Which lines in the items below contain the string "True"? Report each of them in full.

Chart comprehension items:
□ □ □ □ □
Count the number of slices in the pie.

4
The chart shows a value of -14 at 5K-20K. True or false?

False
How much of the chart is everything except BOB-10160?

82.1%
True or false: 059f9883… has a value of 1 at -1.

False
□ □ □ □ □
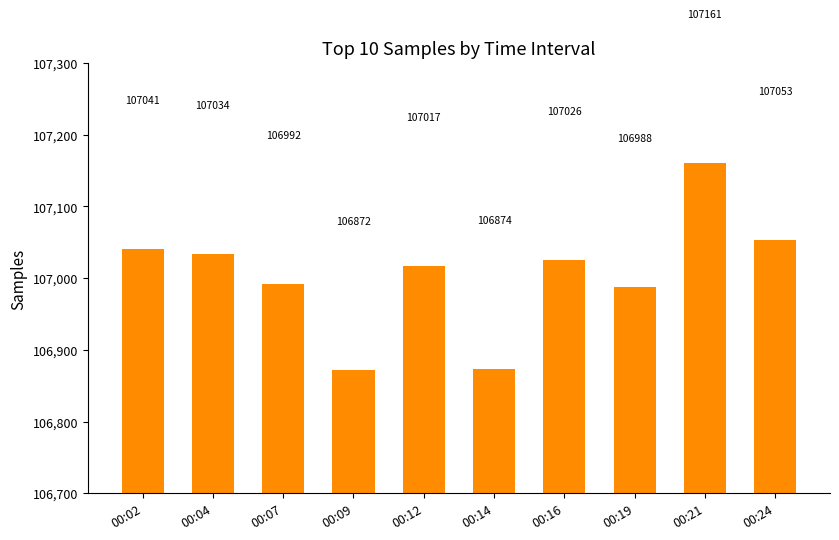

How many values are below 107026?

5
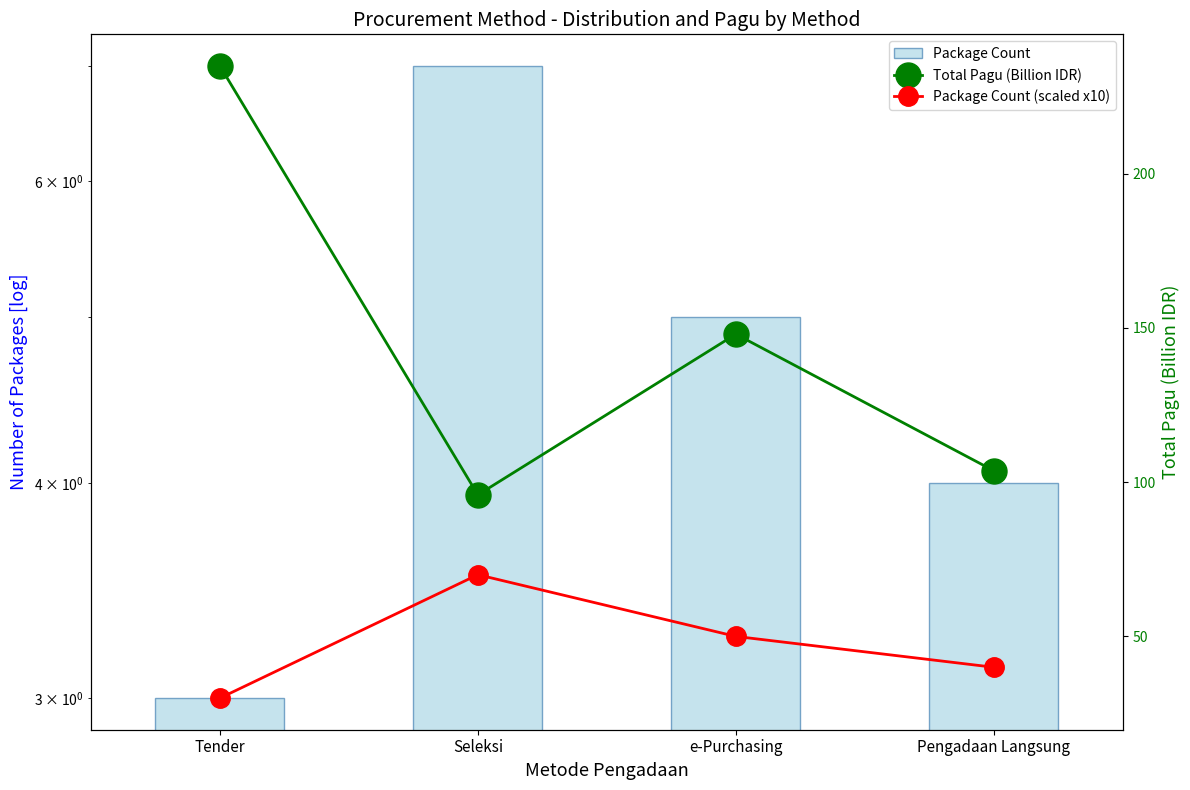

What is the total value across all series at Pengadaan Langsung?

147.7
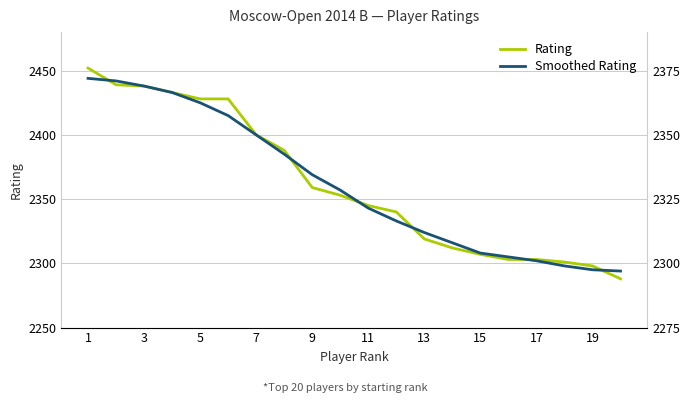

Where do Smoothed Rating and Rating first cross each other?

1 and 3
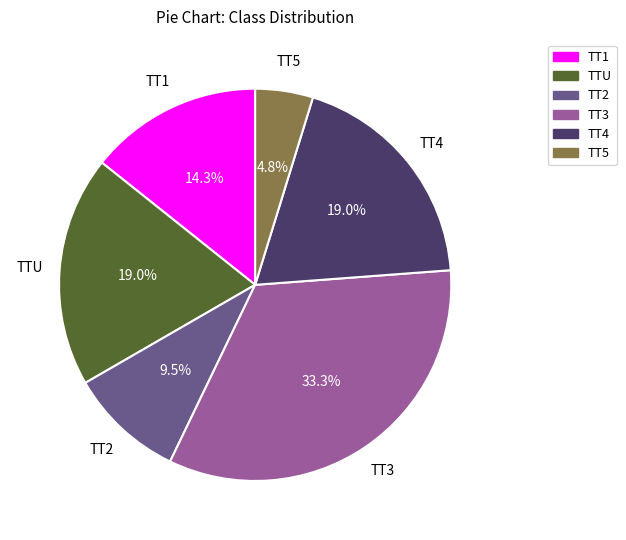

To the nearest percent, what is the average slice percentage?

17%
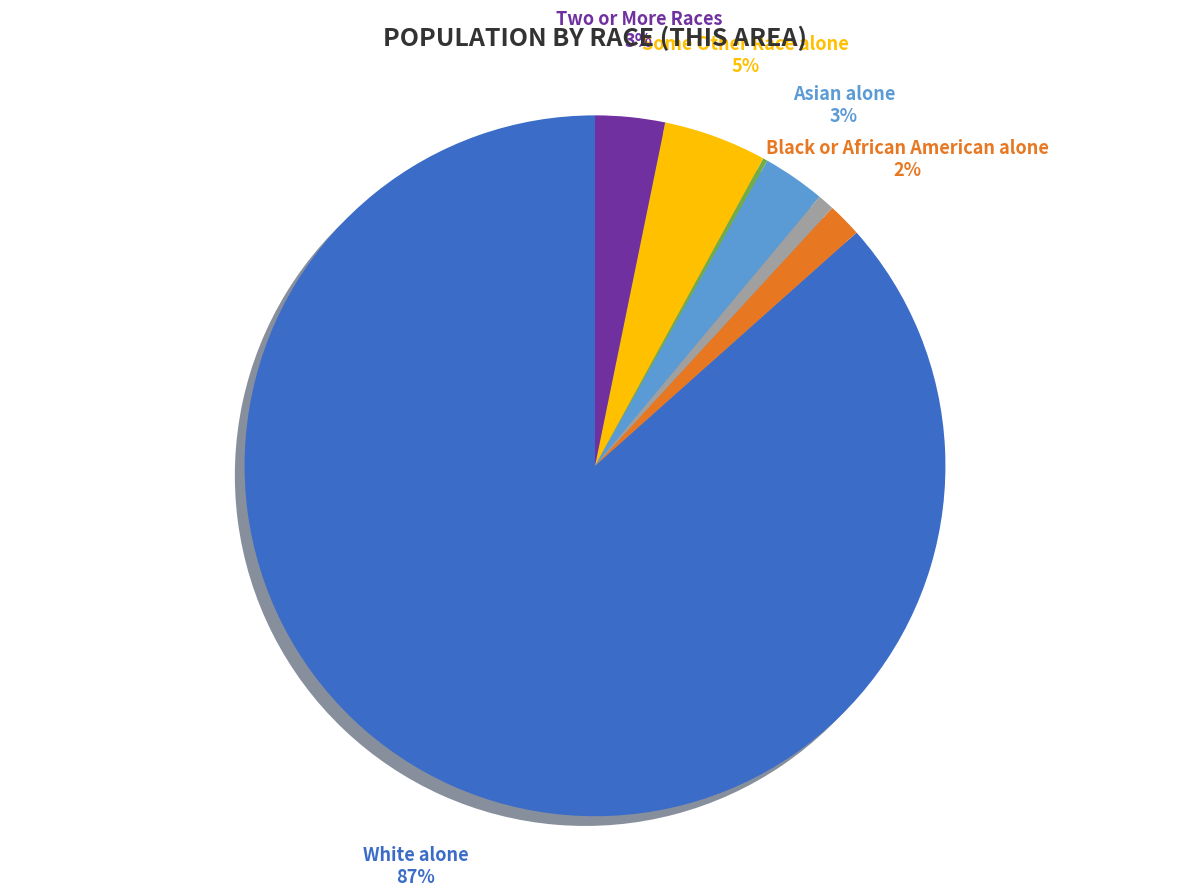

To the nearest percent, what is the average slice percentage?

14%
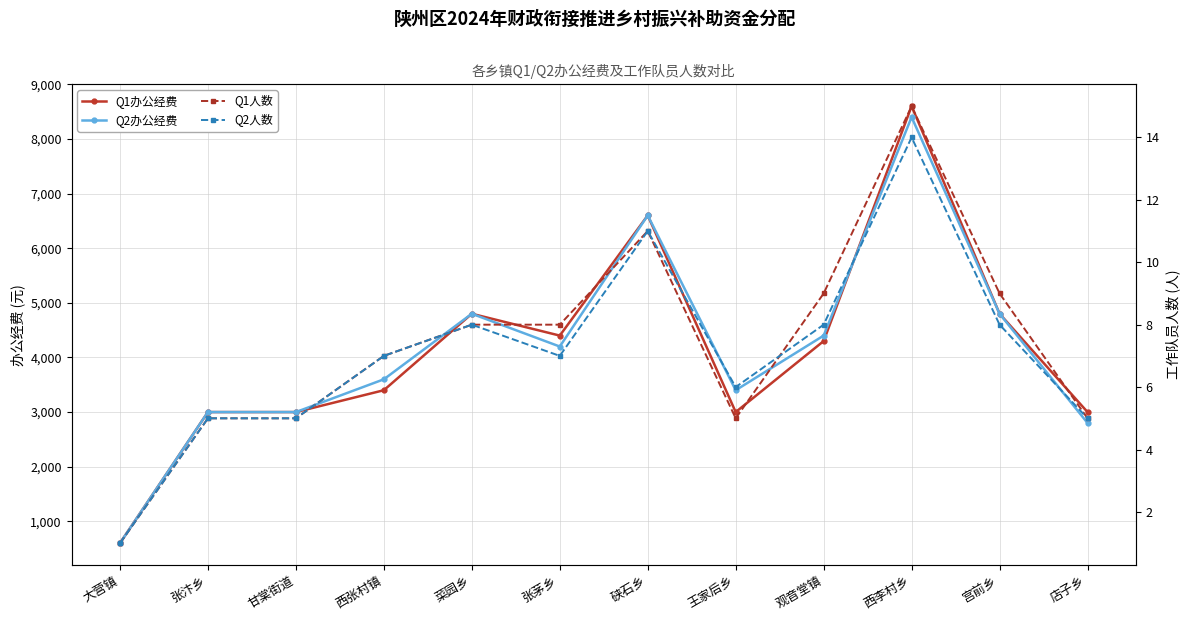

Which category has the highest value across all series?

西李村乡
□ □ □ □ □
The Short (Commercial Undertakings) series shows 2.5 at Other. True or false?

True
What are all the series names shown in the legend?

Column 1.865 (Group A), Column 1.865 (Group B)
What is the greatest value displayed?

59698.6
□ □ □ □ □
§ **OUTPUT OF THE EXERCISE**:
The chart shows a value of -14 at 5K-20K. True or false?
True or false: 059f9883… has a value of 1 at -1.
The Short (Commercial Undertakings) series shows 2.5 at Other. True or false?
True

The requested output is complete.